### Extrait

● ● ● ●

Punching-ball de prédilection, oralement ou physiquement, pour les parents (voir PARENT) ou les enseignants (voir ENSEIGNANT).
Rémunéré au lance-pierre.
Attend les vacances pour terminer ce qu'il n'a pas eu le temps de faire.
Parfois considéré comme une espèce en danger.
Fam. : dirlo - dirlette
Syn. : petit chef - caporal
Ant. : chef d'établissement - patron
Add. : peut parfois être con comme un balai - j'en ai connu -.

DSDEN :
Personnification locale de la pyramide institutionnelle et du Ministre (voir MINISTRE).
Pour les auteurs classiques, elle est une représentation des enfers mythologiques et les odeurs qui s'en exhalent sont souvent nauséabondes.

ENFANT :
Être de petite taille qu'on trouve dans une classe (voir CLASSE), généralement avec un maillot de football ou une robe rose.
Les éléments féminins portent des barrettes qui se perdent en cours de journée et qu'on retrouve partout.
Invariablement sale à un moment quelconque de la journée.
Souvent malentendant il ne comprend pas grand chose et demande à ce qu'on répète trois fois, n'a toujours pas compris.
Sourd à la critique. Croit tout ce que lui disent ses parents (voir BOBARD - PARENT).
Perd ses affaires.
Ment comme un arracheur de dent.
Renifle la goutte au nez.
Crie, court, griffe, mord, pince, bave, éternue, vomit.
Avenir de la Nation.

● ● ● ●

### Matériel fourni
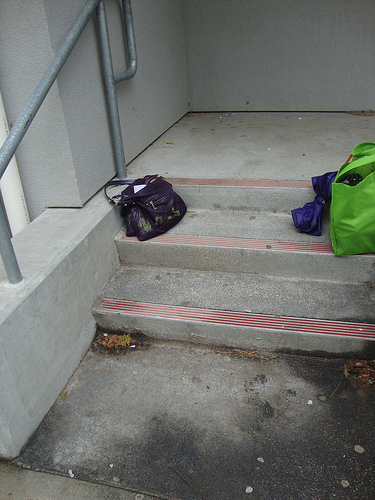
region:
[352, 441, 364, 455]
white spot on ground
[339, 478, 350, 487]
white spot on ground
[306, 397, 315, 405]
white spot on ground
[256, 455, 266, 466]
white spot on ground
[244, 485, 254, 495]
white spot on ground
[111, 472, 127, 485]
white spot on ground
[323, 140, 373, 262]
green tote bag on the stairs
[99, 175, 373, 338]
red tread on the stairs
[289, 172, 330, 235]
blue umbrella on the stairs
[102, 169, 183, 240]
black handbag on the stairs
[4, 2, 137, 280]
metal railing next to stairs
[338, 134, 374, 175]
green handles on the tote bag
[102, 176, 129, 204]
black strap on the bag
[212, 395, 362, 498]
gum stuck on pavement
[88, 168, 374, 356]
set of cement stairs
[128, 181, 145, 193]
paper in the bag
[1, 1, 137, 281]
two poles under metal railing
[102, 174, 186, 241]
purple purse with strap on cement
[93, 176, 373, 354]
red treads on cement stairs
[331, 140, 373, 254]
green fabric grocery bag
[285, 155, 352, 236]
closed tilted blue umbrella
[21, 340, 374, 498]
dark stain on gray cement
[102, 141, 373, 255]
three items on cement stair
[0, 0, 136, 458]
metal rail on cement wall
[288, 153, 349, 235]
tie around middle of umbrella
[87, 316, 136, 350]
debris in cement corner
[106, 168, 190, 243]
black purse with green paint stains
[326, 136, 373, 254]
large green bag sitting on grey concrete platform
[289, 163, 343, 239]
blue umbrella tied up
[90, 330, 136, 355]
small patch of grass growing in crevis of stairs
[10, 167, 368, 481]
concrete steps with red trim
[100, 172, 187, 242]
black purse resting on grey stairs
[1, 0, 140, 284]
silver metal stair railing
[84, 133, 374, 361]
steps with black purse, green bag and blue umbrella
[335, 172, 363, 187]
black item peeking from green bag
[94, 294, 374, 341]
red anti slip bars on grey steps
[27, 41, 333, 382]
these are small stairs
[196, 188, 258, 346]
the stairs are red and gray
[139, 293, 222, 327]
the red is metal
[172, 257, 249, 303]
the stairs are pavement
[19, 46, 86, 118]
the railing is gray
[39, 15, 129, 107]
the rail is metal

● ● ● ●

Écrivez la suite du lexique consacré au monde de l'école, en reprenant après sa dernière ligne. Le matériel ci-dessus n'intervient d'aucune façon dans ce travail.

Syn. : petit roi - princesse
Fam. : razmoket

ENSEIGNANT :
Être cyclothymique, passe du rire aux larmes.
Champion de l'analyse transactionnelle, joue successivement au persécuteur ou à la victime auprès des familles (voir PARENT) ou d'un Directeur (voir DIRECTEUR).
S'enferme dans des lieux clos (voir CLASSE). Supporte difficilement qu'autrui y accède.
Parfois vindicatif, peut être agressif. En appelle à son IEN (voir IEN).
Pense que le Directeur est un factotum à son service, disponible à toute heure.
Ne sait pas changer un toner de photocopieur (voir PHOTOCOPIEUR).
Ne supporte pas l'idée d'avoir un chef et lutte vigoureusement contre toute idée de statut pour les Directeurs (voir STATUT). Est bien content d'avoir un chef quand il en a besoin ou pour changer le toner du photocopieur.
Attend les vacances. Cit. : "Alors, encore en vacances ?"
Syn. : professeur des écoles - instituteur (fem. institutrice)
Fam. : instit (positif) - "connard de prof" (négatif)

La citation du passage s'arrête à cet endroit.